EXPLORE THE MATERIAL »
• a. In the article on Mazda's i-ACTIV all-wheel drive, how much does the CX-5's rear differential weigh?
• b. Write the next few sentences of the article on Mazda's i-ACTIV all-wheel drive, picking up after its final sentence.

TEXT EXCERPT »
Mazda's all-wheel-drive vehicles are designed to engage the driver with a sense of total control, making driving more than just getting from A to B.
Mazda vehicles are known to be particularly sporty and a pleasure to drive, whether the hot MX-5 roadster, one of the brand’s popular Mazda3 sedans or hatchbacks, or any of its trio of crossover utility models. Its products are designed to engage the driver, to make him or her feel totally in control and to make driving more than just getting from A to B.
So when an all-wheel drive system was added to the mix as Mazda’s CUV/SUV lineup developed, engineers focused on creating a system that stayed true to the Mazda mantra, ensuring precise control and sporty dynamics.
To demonstrate that the Mazda i-ACTIV all-wheel drive system has achieved those goals, the company invited a group of automotive journalists to the 2016 Mazda Ice Academy where a series of courses were laid out on an icy plateau nestled between the mountains of a popular ski resort at Crested Butte, Colorado.
Mazda was hoping for snow at this event – and Mother Nature didn’t disappoint. The worst snowstorm of the winter dumped nearly three feet (90-plus centimetres) of the white stuff in a day and a half, making it extremely difficult to stick to the event agenda. Some of the planned activities had to be abandoned, such as a street drive with the CX-5 and competitive vehicles, due to the near-zero visibility.
The heavy snowfall did, however, create optimum conditions to test the i-ACTIV AWD system. The AWD vehicle lineup consisted of the 2016 CX-5 and the recently introduced 2016 CX-3, as well as some competitive products.
Mazda’s innovative AWD system is built around its SKYACTIV-Drive six-speed automatic transmission, which is linked to a lightweight, high-strength propeller shaft with a dynamic damper that reduces noise, vibration and harshness. The size of the rear differential has been reduced, compared to previous units, with an aluminum case that’s just 2.5 millimetres thick. The Power Takeoff Unit in the rear differential and the differential gear size have been minimized through detailed analysis of gear stress.
As a result, the weight of the complete unit has been reduced significantly – the CX-5’s rear differential weighs just 51 kilograms, compared to the 89-kg unit in the CX-7. The new CX-9, which will be hitting the streets later this year, has a 54-kg unit, compared to the current model’s 80-kg package. The new on-demand design delivers a seamless delivery of power, while internal friction has been reduced so much the fuel efficiency is comparable to front-wheel-drive models.
The i-ACTIV AWD is an on-demand system, rather than full-time AWD. While the latter type system does have the advantage of a centre differential, allowing even torque split while the front and rear wheels can still rotate at different speeds, it does result in higher driveline loss and, consequently, lower fuel efficiency. The full-time system also requires a longitudinal layout with the engine hanging out ahead of the front axle, creating a nose-heavy weight distribution that adversely impacts handling. The on-demand system generates less driveline loss in two-wheel mode (which is used most often) and it can be packaged more efficiently.

EXERCISE DATA »
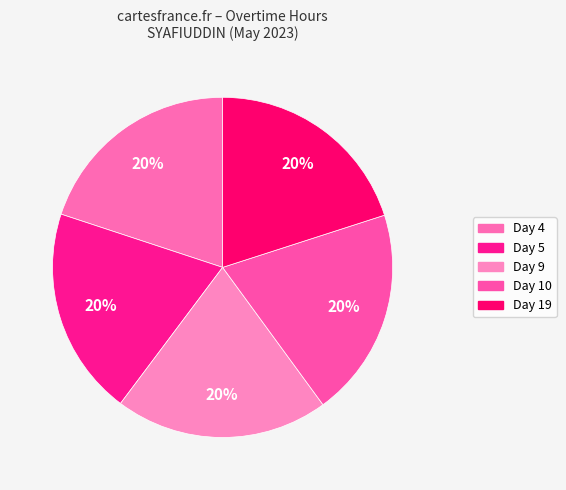

How many slices are in this pie chart?

5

TASK-BY-TASK ANSWERS »
• a. 51 kilograms

• b.
Typically, on-demand systems allow a moment of wheel slippage before engaging; they also restrict the front and rear wheels from turning at different speeds when torque is transferred to the rear wheels. Mazda engineers countered these disadvantages by developing a system that anticipates, rather than reacts to changing conditions so torque is transferred to the rear wheels before the wheels start to slip. The system uses 27 channels of data from onboard sensors to analyze conditions 200 times a second – from windshield wiper position and outside temperature to steering angles and effort. All the data comes from pre-existing sensors already in the vehicle, with one exception – the sensor added to monitor differential oil temperature.
The i-ACTIV system was noticeably superior to those of the competitive vehicles in the hill-climb exercise, which required them to climb a grade, then stop at the crest. Before advancing, the front wheels were turned hard right and then the vehicle was free to proceed down the grade. The CX-5 handled the challenge without a problem, engaging all four wheels to make the sharp turn. The competition, a Honda CR-V and a Subaru Forester, were less capable – both failing to activate the rear wheels on the restart. In fact, the Honda couldn’t muster enough traction to complete the maneuver, while the Subaru eventually found enough grip to get down the hill.
The autocross/slalom course also demonstrated the superiority of the Mazda AWD system. Again, the CX-5 was pitted against the CR-V and Forester. The precise control the Mazda engineers strived for in developing the system was evident in this exercise, with the CX-5 making seamless shifts from two-wheel to all-wheel drive as conditions dictated. Entering corners or weaving through the pylons, its precise turn-in capabilities gave me a sense of control and confidence. The CR-V felt more vague running through the course, while the Subaru, although quite adept at making the moves, did so with a more effort than the Mazda – and its control systems generated significance noise as they adjusted to the conditions.
Mazda partnered with Bridgestone Tires in this event, with that company supplying its WS80 Blizzak winter tire for the vehicles. One of the modules of the Ice Academy was a comparison between all-season tires and winter rubber. Identical CX-3s were used for this exercise and although one anticipated the winter tires would be superior, the degree of difference was surprising. Drivers were required to launch from a standstill and accelerate through a course of pylons before approaching a braking box. The sequence was repeated on that lap, then we switched to the other vehicle and did it all again.
The first surprise was the noticeable difference in grip when launching the vehicle – the Blizzaks immediately grabbed with minimal spin while the all-season tires churned for several seconds before the vehicle started moving. On the run through the course, the all-seasons slipped noticeably in the turns, especially an off-camber corner, while the winter tires stayed true to the course. Braking was a no-brainer, with the Blizzaks stopping sooner as expected. The surprise, however, was how much shorter the distance required to stop was compared to the all-season tires – consistently with each driver in our group, the all-season-equipped CX-3 slid an additional 12-13 metres before coming to a stop. That’s a distance that could easily be the difference between stopping safely or suffering a crash, injury or worse.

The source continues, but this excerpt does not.